Ne ket fall ! (Le k se prononce tcheu par ici.) Traduire par "c'est pas mauvais". Qu'on comprendrait comme c'est super génial. Quand je vous dis que le breton est sobre (en paroles n'est-ce pas, parce que sur la lagoutte ou la lodevi... c'est une autre histoire, celle des bonbons kredans, les bonbons de l'armoire, les cerises à l'eau de vie).
Le dimanche matin, randonnée des plages sauvages jusqu'au port d'Erquy
Vue sur Fort La Latte depuis le Cap Fréhel
Cap Fréhel
Fort La Latte
Au retour, avec les femmes, détour par l'abbaye de Bon repos.
Puis par les Forges des Salles, où a été tourné le récent film Rosalie (la femme à barbe)
Pêle-mêle, des paysages, j'ai retenu les bancs de brumes soudainement dissipés, d'où émerge la silhouette du fort La Latte. On est dans un nuage, et, soudainement c'est la soleil. Depuis le cap Fréhel, c'est comme un château voguant sur des terres fantastiques, peuplées de fées, de sirènes, de géants et de korrigans.
En grimpant sur le talus d'enceinte du fort, le regard saisit l'immensité bleue, à peine ridée par un zéphyr égaré. Un écrin pour les rochers émergés, un velours qui vient s'alanguir au pied des falaises déchiquetées, de noir, de rose et de ce vert printanier qui enchante et éblouit le regard.
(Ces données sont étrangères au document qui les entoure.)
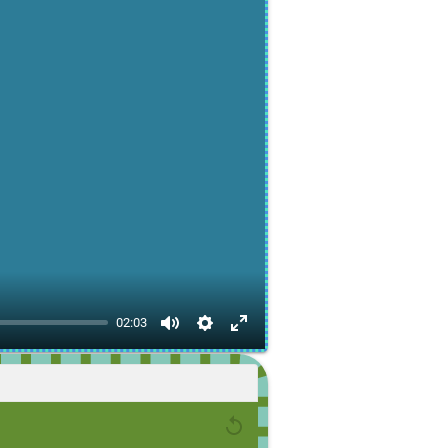
02:03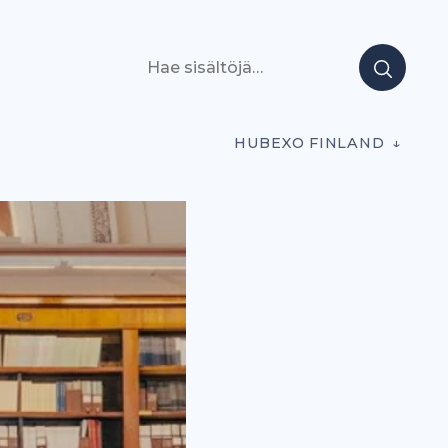
Hae sisältöjä
HUBEXO FINLAND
Parfois c'est une nappe de lande nue jetée sur les pierres, qui ondoie en pans de vert anglais, de malachite, de Véronèse et d'amande. Soudain, sur un nouveau versant, la bruyère se mêle aux genêts déjà fleuris. Que le soleil se montre, dans un moment de grâce, la chaleur fait embaumer tout le landier
superbe article
RépondreSupprimersuperbes mots
superbe ambiance
superbes photos
et je ne sais pas où tu as entendu cette "réputation "j'ai entendu l'inverse moi !
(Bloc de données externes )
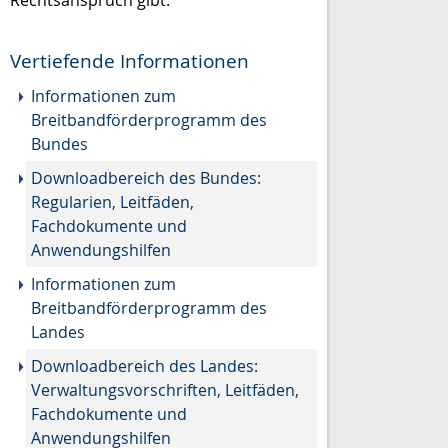
Vertiefende Informationen
Informationen zum
Breitbandförderprogramm des
Bundes
Downloadbereich des Bundes:
Regularien, Leitfäden,
Fachdokumente und
Anwendungshilfen
Informationen zum
Breitbandförderprogramm des
Landes
Downloadbereich des Landes:
Verwaltungsvorschriften, Leitfäden,
Fachdokumente und
Anwendungshilfen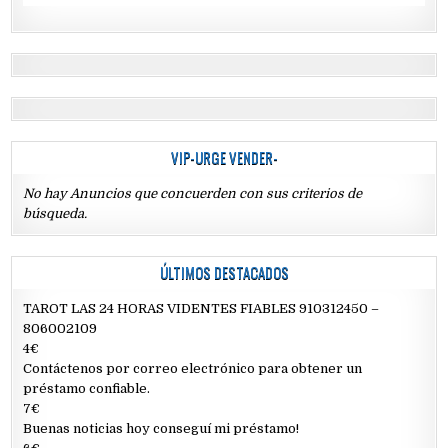
VIP-URGE VENDER-
No hay Anuncios que concuerden con sus criterios de
búsqueda.
ÚLTIMOS DESTACADOS
TAROT LAS 24 HORAS VIDENTES FIABLES 910312450 –
806002109
4€
Contáctenos por correo electrónico para obtener un
préstamo confiable.
7€
Buenas noticias hoy conseguí mi préstamo!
(très accueillants=)) et d'ailleurs j'ai trouvé les gens simple ouverts charmants lorsque j'y suis allée (pas assez ;je rêve de retourner dans cette belle Bretagne aux bretons passionnants)
merci
C'est passionnant tout ce que tu racontes ! C'est vrai que tu as eu l'occasion de te pencher aussi sur ces évolutions linguistiques en Louisiane.